:: RECORDS SHOWN ::
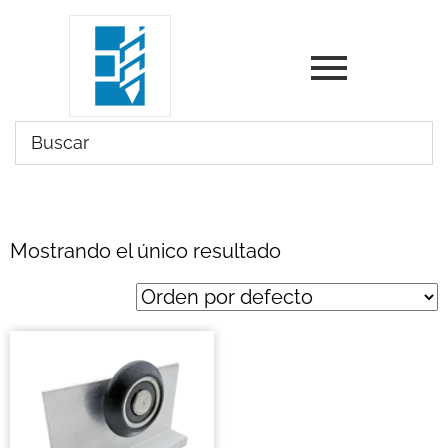
Mostrando el único resultado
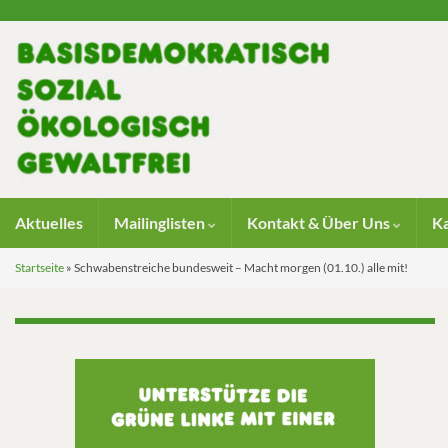
Aktuelles
Mailinglisten
Kontakt & Über Uns
K
Startseite
»
Schwabenstreiche bundesweit – Macht morgen (01.10.) alle mit!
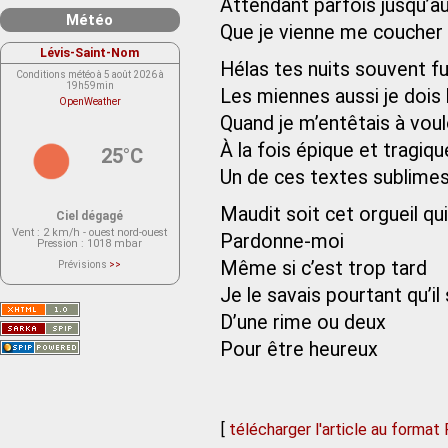
Attendant parfois jusqu’au 
Météo
Que je vienne me coucher 
Lévis-Saint-Nom
Hélas tes nuits souvent f
Conditions météo à 5 août 2026 à
19h59min
Les miennes aussi je dois 
OpenWeather
Quand je m’entêtais à vou
À la fois épique et tragiqu
25°C
Un de ces textes sublimes 
Maudit soit cet orgueil qui
Ciel dégagé
Vent
: 2 km/h - ouest nord-ouest
Pardonne-moi
Pression
: 1018 mbar
Même si c’est trop tard
Prévisions
>>
Le service OpenWeather ne fournit
actuellement aucune prévision
Je le savais pourtant qu’il
météorologique sur le lieu Lévis-
Saint-Nom.
D’une rime ou deux
Veuillez consulter le message du
service ci-dessous.
(401 - Invalid API key. Please see
Pour être heureux
https://openweathermap.org/faq#error401
for more info.)
[
télécharger l'article au format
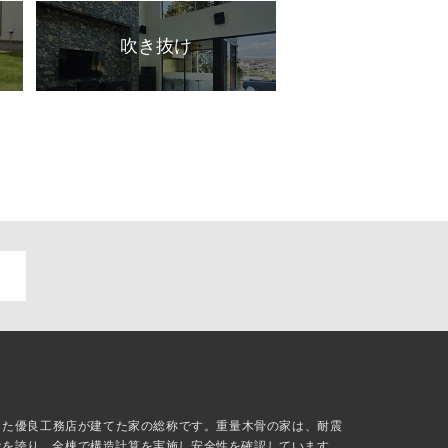
吹き抜け
抜した優良工務店が建てた家の総称です。重量木骨の家は、耐震
能を誇り、全棟で構造計算を実施し安全性を確認しています。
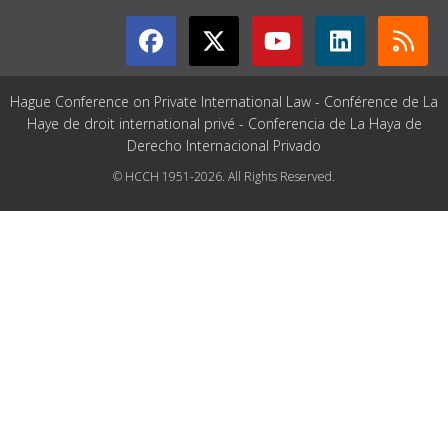
Hague Conference on Private International Law - Conférence de La
Haye de droit international privé - Conferencia de La Haya de
Derecho Internacional Privado
© HCCH 1951-2026. All Rights Reserved.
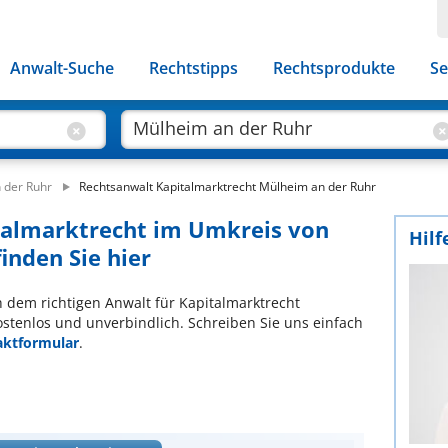
Anwalt-Suche
Rechtstipps
Rechtsprodukte
Se
 der Ruhr
Rechtsanwalt Kapitalmarktrecht Mülheim an der Ruhr
italmarktrecht im Umkreis von
Hilf
inden Sie hier
ch dem richtigen Anwalt für Kapitalmarktrecht
ostenlos und unverbindlich. Schreiben Sie uns einfach
aktformular
.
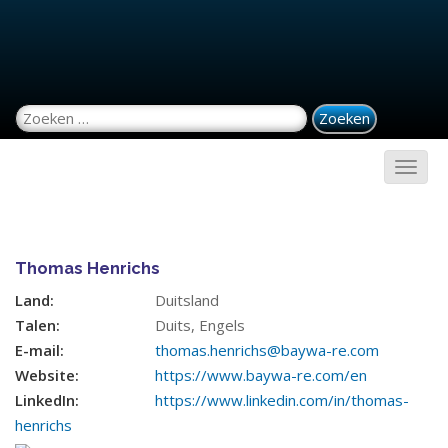
Zoeken naar:
Thomas Henrichs
Land:
Duitsland
Talen:
Duits, Engels
E-mail:
thomas.henrichs@baywa-re.com
Website:
https://www.baywa-re.com/en
LinkedIn:
https://www.linkedin.com/in/thomas-
henrichs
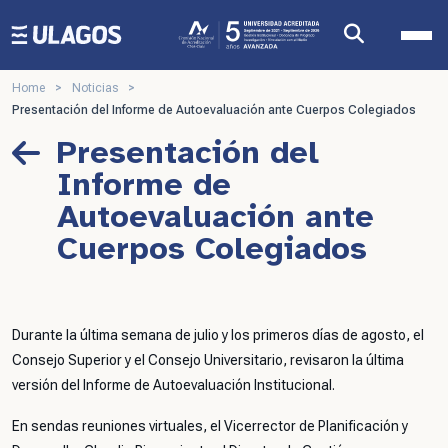
Ulagos Template
Home
>
Noticias
>
Presentación del Informe de Autoevaluación ante Cuerpos Colegiados
Presentación del
Informe de
Autoevaluación ante
Cuerpos Colegiados
Durante la última semana de julio y los primeros días de agosto, el
Consejo Superior y el Consejo Universitario, revisaron la última
versión del Informe de Autoevaluación Institucional.
En sendas reuniones virtuales, el Vicerrector de Planificación y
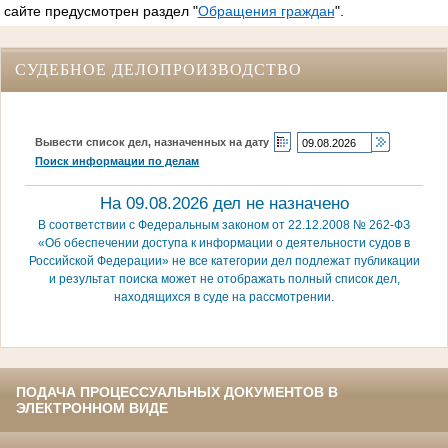
сайте предусмотрен раздел "
Обращения граждан
".
СУДЕБНОЕ ДЕЛОПРОИЗВОДСТВО
Вывести список дел, назначенных на дату
Поиск информации по делам
На 09.08.2026 дел не назначено
В соответствии с Федеральным законом от 22.12.2008 № 262-ФЗ
«Об обеспечении доступа к информации о деятельности судов в
Российской Федерации» не все категории дел подлежат публикации
и результат поиска может не отображать полный список дел,
находящихся в суде на рассмотрении.
ПОДАЧА ПРОЦЕССУАЛЬНЫХ ДОКУМЕНТОВ В
ЭЛЕКТРОННОМ ВИДЕ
:::
The data above holds the lines to copy: start at the one with "Je le savais pourtant qu’il", stop at the one with "Hague Conference on", include both, copy them exactly without pictures, and copy nothing else.

Je le savais pourtant qu’il
météorologique sur le lieu Lévis-
Saint-Nom.
D’une rime ou deux
Veuillez consulter le message du
service ci-dessous.
(401 - Invalid API key. Please see
Pour être heureux
https://openweathermap.org/faq#error401
for more info.)
[
télécharger l'article au format
吹き抜け
抜した優良工務店が建てた家の総称です。重量木骨の家は、耐震
能を誇り、全棟で構造計算を実施し安全性を確認しています。
Hague Conference on Private International Law - Conférence de La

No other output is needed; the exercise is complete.